FIG. 5 shows the result of application of the PVD process to ring 300. All surfaces of ring 400 are at this point unifomily colored the predetermined color imparted by the PVD process, but the surface hardness is not uniform. Because of the surface molecular bonding characteristic of PVD, the colored PVD coating on all CoCr surfaces has acquired the hardness of the CoCr, approximately 400 Vickers hardness, whereas the same-colored PVD coating on all 24K gold surfaces has acquired the hardness of the softer gold, approximately 100 Vickers hardness.
Finally, FIG. 6 shows the finished product ring 500 after the PVD finish has been removed from all 24K gold surfaces in a buffing process using a lathe or other rotary devices and various polishing compounds such as Menzerna (a tripol compound) in a regimen starting with a coarse aggressive polishing compound and finishing with a polishing rouge. The hard ring substrate is colored the color imparted by the PVD process, but the exposed ornamentation and sleeve surfaces retain the luster of 24K gold.
An alternate embodiment of the present invention includes delay of the ornamentation steps until after the PVD process has been completed. 24K gold can be inlaid and a 24K gold sleeve can be press fit into the casting subsequent to its PVD treatment. In either embodiment the ornamentation can then be modified with polishing or shaping with methods such as those described by David in U.S. Pat. No. 6,594,901. The ornamentation can also include the setting of gemstones in the substrate or inlays.
It will be apparent to those with ordinary skill in the relevant art having the benefit of this disclosure that the present invention provides methods for creating jewelry and other metallic objects with hard, durable, colored surfaces decorated with relatively soft metallic surfaces and shapes, and/or gemstones. It is understood that the forms of the invention shown and described in the detailed description and the drawings are to be taken merely as the currently preferred embodiments, and that the invention is limited only by the language of the claims. The drawings and detailed description presented herein are not intended to limit the invention to the particular embodiments disclosed.

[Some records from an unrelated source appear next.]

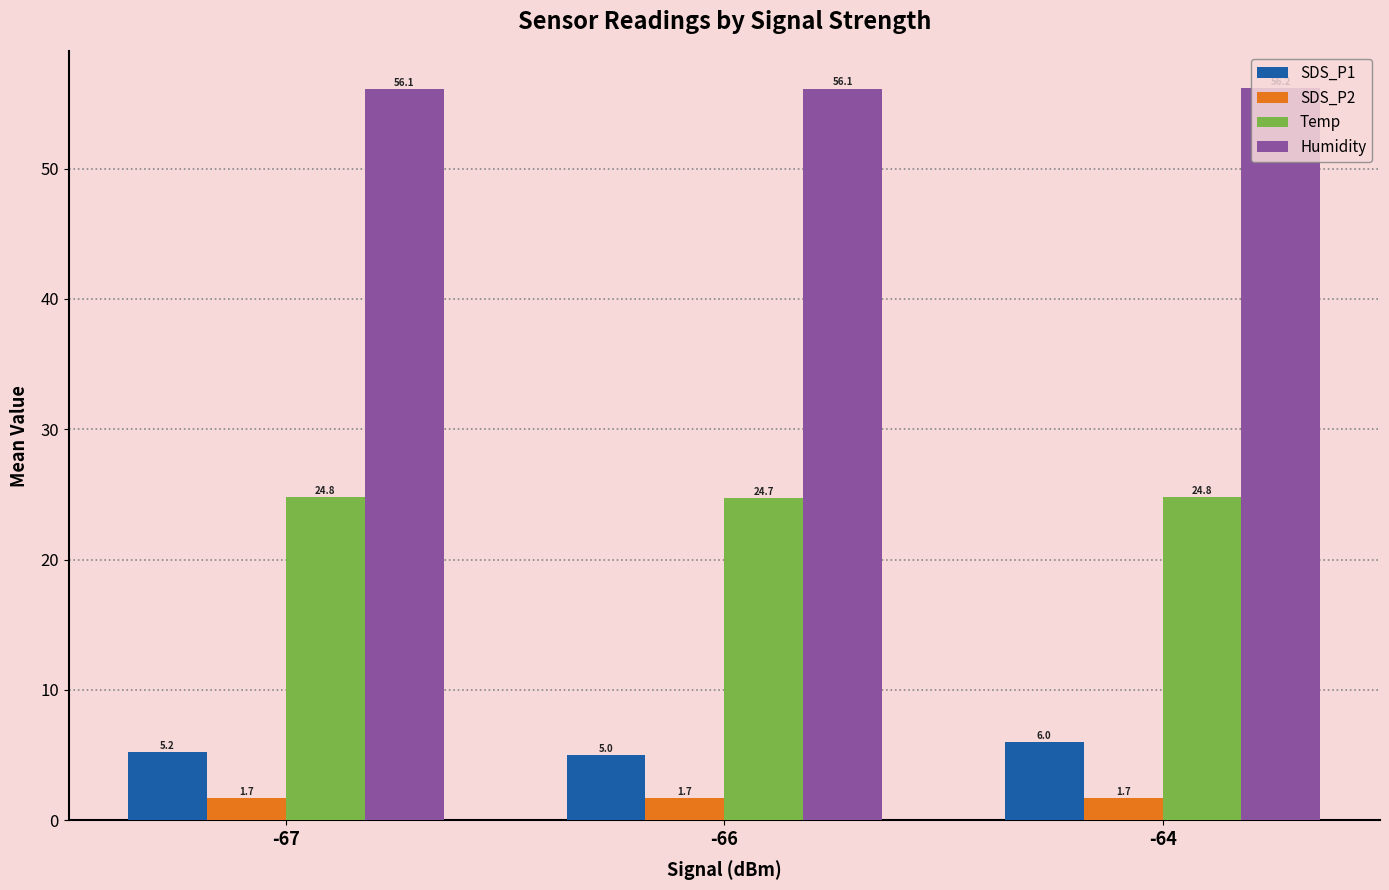

How many values in the SDS_P1 series are below 5?

1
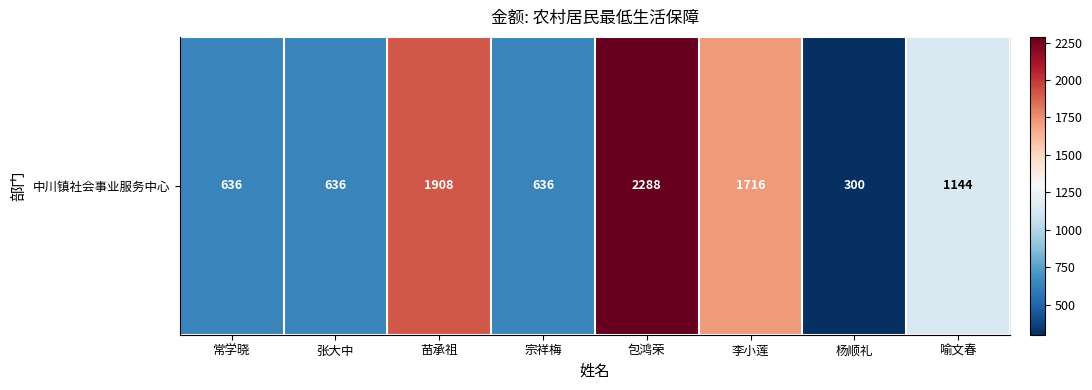

Between 苗承祖 and 杨顺礼, which is larger?

苗承祖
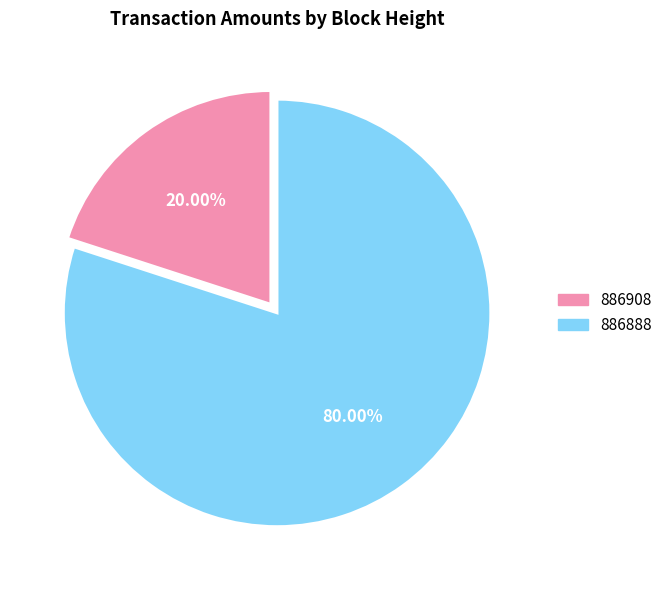

To the nearest percent, what is the combined percentage of 886908 and 886888?

100%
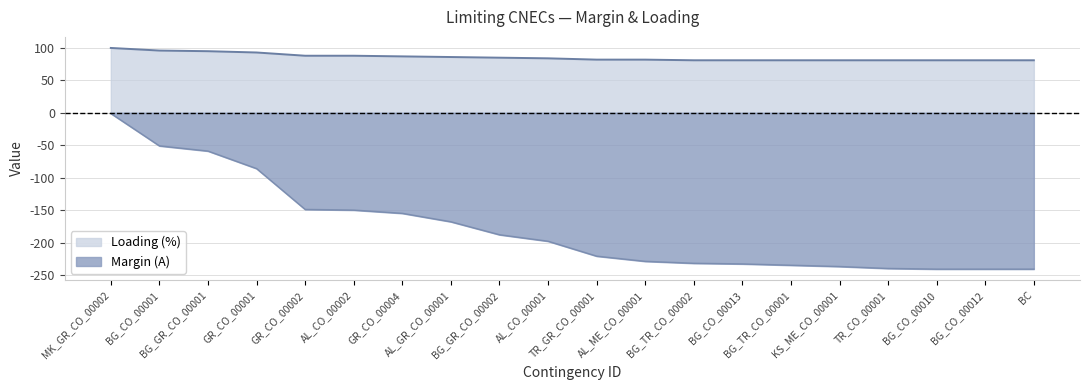

True or false: Loading (%) has more than 1 points higher than both neighbors.

False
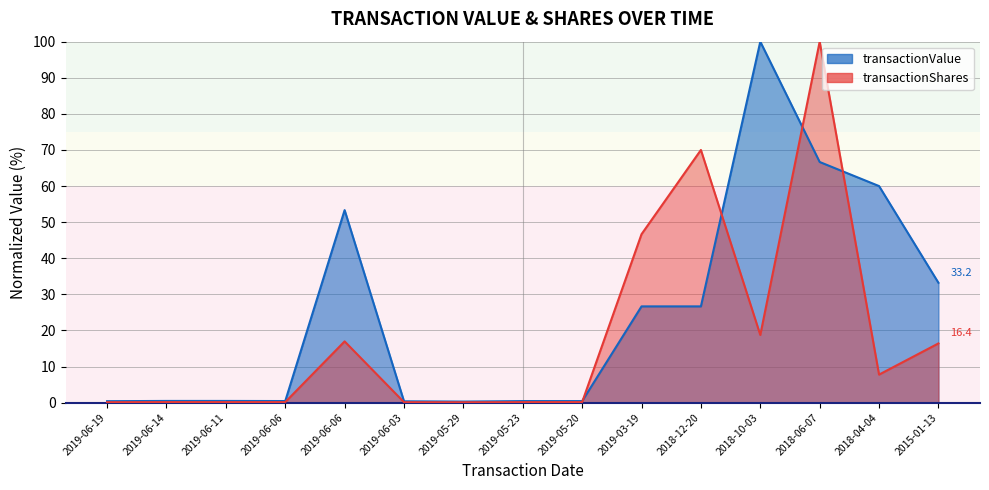

At how many categories does at least one series exceed 53?

5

While the present invention has been described in terms of two preferred embodiments, it will be apparent to those skilled in the art that form and detail modifications can be made to the described embodiments without departing from the spirit or scope of the invention. For example, application of the present invention method is not limited to jewelry, and ornamentation is not limited to gold. Also, substrates are not limited to CoCr; other materials including but not limited to titanium and zirconium may be used.
With benefit of this disclosure and accompanying drawings, all methods described herein can be preformed without undue experimentation.